(Text passage)
Showing posts with label Chinese Food. Show all posts
Showing posts with label Chinese Food. Show all posts

Tuesday, July 14, 2015

Luncheon Meat and Baked Beans



The other day, I posted a picture of Luncheon Meat and Baked Beans I’ve cooked on the HCP Facebook page. It is a very common dish, often cooked at home or found in cooked food stalls. So when it gathered over 50 likes and folks were asking for the recipe, I was surprised. I think it was the camera on my new phone that made it look so good haha.
A overseas Singaporean friend had posted of his take on this dish and we all agreed this is the dish that everyone had and loved when they were kids. Quick, inexpensive and makes you gobble down lots of rice. Now that I am a mom, I came to accept any dish that is fast, easy and get my kids to eat quickly is gem.
Here is my take on this homely dish enjoyed by many of my friends when we were kids.

Luncheon Meat and Baked Beans
1 small carrot – cut into cubes
1 small potato – cut into cubes
Half a tin of luncheon meat – cut into cubes
1 small tin Heinz baked beans
Handful of peas
1-2 tablespoon Lee Kum Kee tomato sauce
Some water
Oil
Black Pepper to taste (estimate 3 turns)
Sugar to taste (estimate 1-2teaspoon)

Method
1. Half cook the carrots and potatoes the HCP with some water (estimate half a mug) and set aside.
(End Text passage)
(Extracted entries)
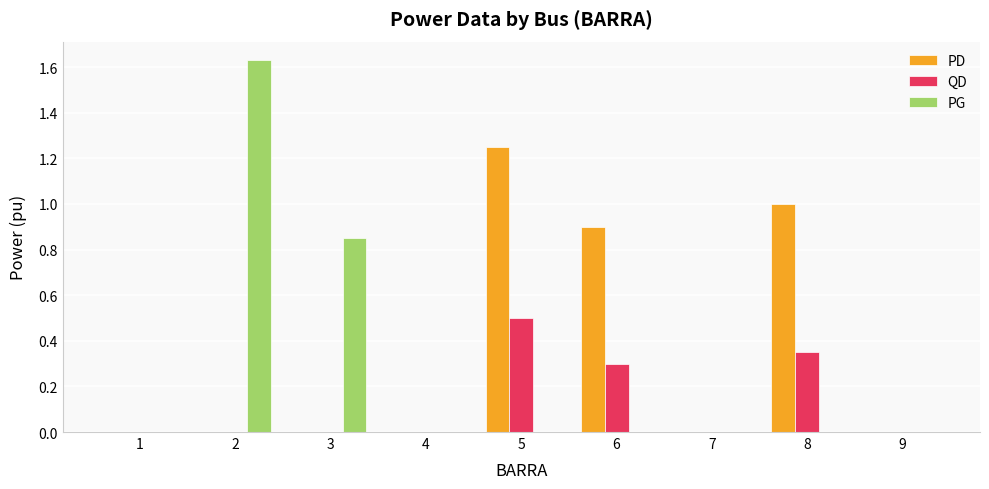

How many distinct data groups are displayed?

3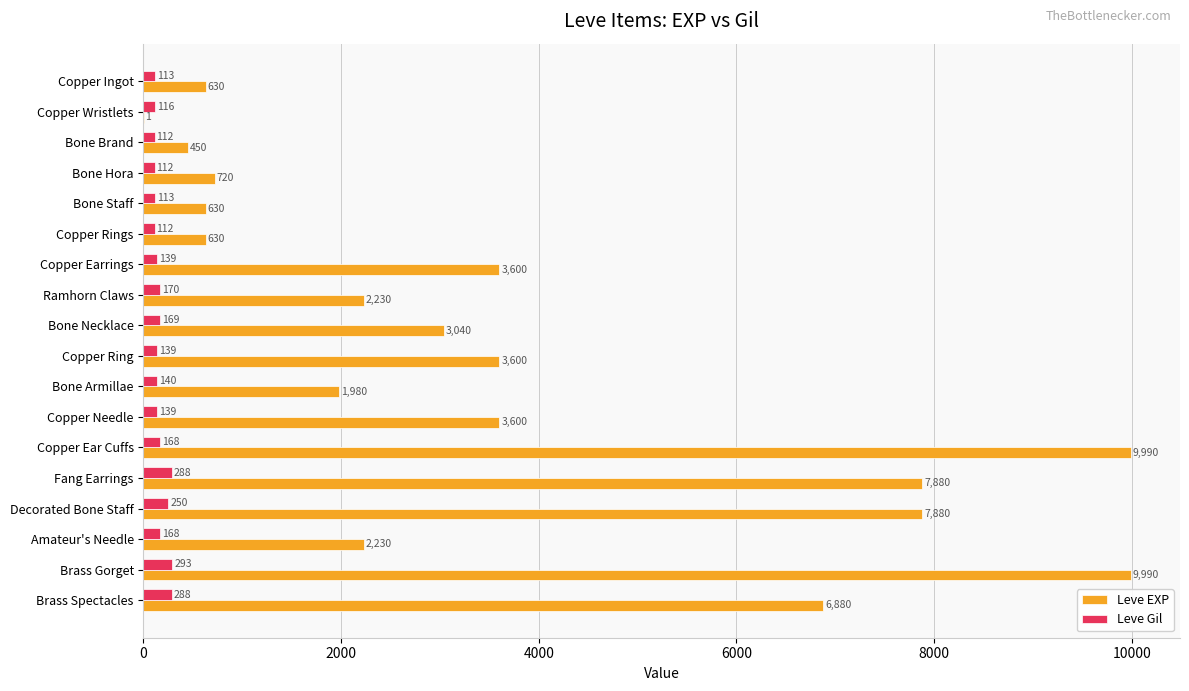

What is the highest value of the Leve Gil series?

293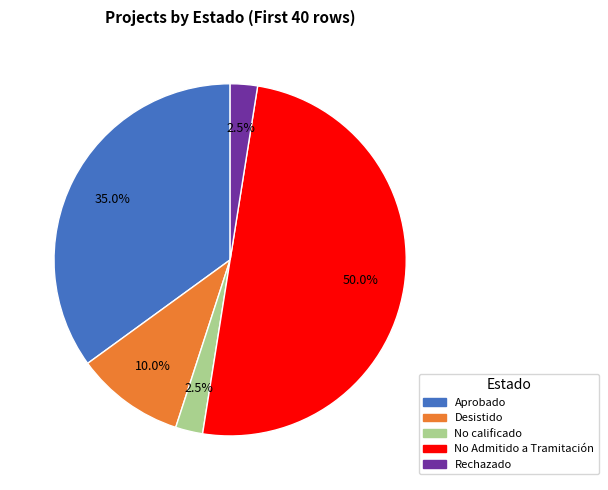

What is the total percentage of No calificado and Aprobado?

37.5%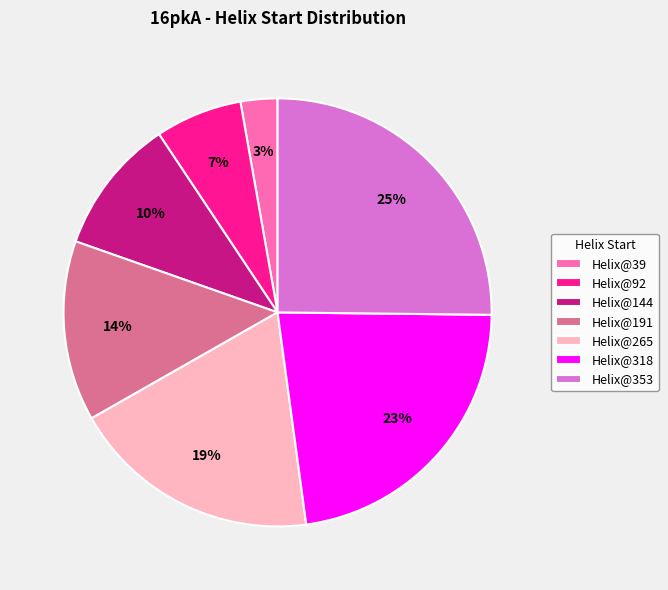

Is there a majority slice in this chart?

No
(End Extracted entries)
* [Exercises]:
A – In the luncheon meat recipe post, take the stretch from "Tuesday, July 14, 2015" through "so good haha." and write it out again with "Facebook" renamed to "Instagram".
B – According to the luncheon meat recipe post, how many likes did the posted picture of the dish gather?
C – Continue the luncheon meat and baked beans recipe post from the point at which it stops.

* [Answers]:
A –
Tuesday, July 14, 2015

Luncheon Meat and Baked Beans



The other day, I posted a picture of Luncheon Meat and Baked Beans I’ve cooked on the HCP Instagram page. It is a very common dish, often cooked at home or found in cooked food stalls. So when it gathered over 50 likes and folks were asking for the recipe, I was surprised. I think it was the camera on my new phone that made it look so good haha.

B – Over 50 likes.

C –
HCP how-to: When cooking potatoes and carrots, close the lid and lock it. Switch on the fire. After it has been boiling for 2-3 min, off the fire. Leave it alone for 5mins or so before opening the lid to check. Cooking time n water is dependent on the type of potato n size of cubed vegetable.
2. Clean up HCP. Lightly coat HCP with oil (estimate half teaspoon). Add luncheon meat cubes and fry til all sides are golden.
HCP how-to: When frying the luncheon meat, heat the pan, lay them flat, close the cover but do not lock it. There is a tiny gap n this prevents moisture forming yet minimize oily fumes from getting into kitchen. Open the lid to check when to flip the cubes. I flipped them individually so all sides are nice and golden.
3.  Add potatoes, carrots, peas and black pepper. Fry for a bit. Add baked beans, tomato sauce, sugar and some water. Mix it up n let it come to a gentle boil. Adjust the taste to your liking.
HCP how-to: After mixing in baked beans, water and sugar, close the lid n lock it. Let it heat through. For this dish, I do not flip n toss the food with the lid closed as doing so spoils the look of the cubes.


This dish is meant to be a topping for rice. Suitable for school lunch boxes. Freezing not recommended.

The luncheon meat can be replaced by hot dogs and it becomes Hot Dogs and Baked Beans. Totally awesome too.




Friday, February 6, 2015

Ngoh Hiang inspired by my late Ah Ma - Recipe in progress

4th quarter of 2014 has been hectic and the 1st quarter of 2015 looks crazy too. I've not been doing much in the kitchen and when I do, it's mostly trying out recipes found in books or online. That's how I unwind from all the crazy 16 hour days.

For this year's Chinese New Year, I'm inspired to cook at least 1 dish from each of the dialect group close to my heart - Hokkien, Teochew and Nonya.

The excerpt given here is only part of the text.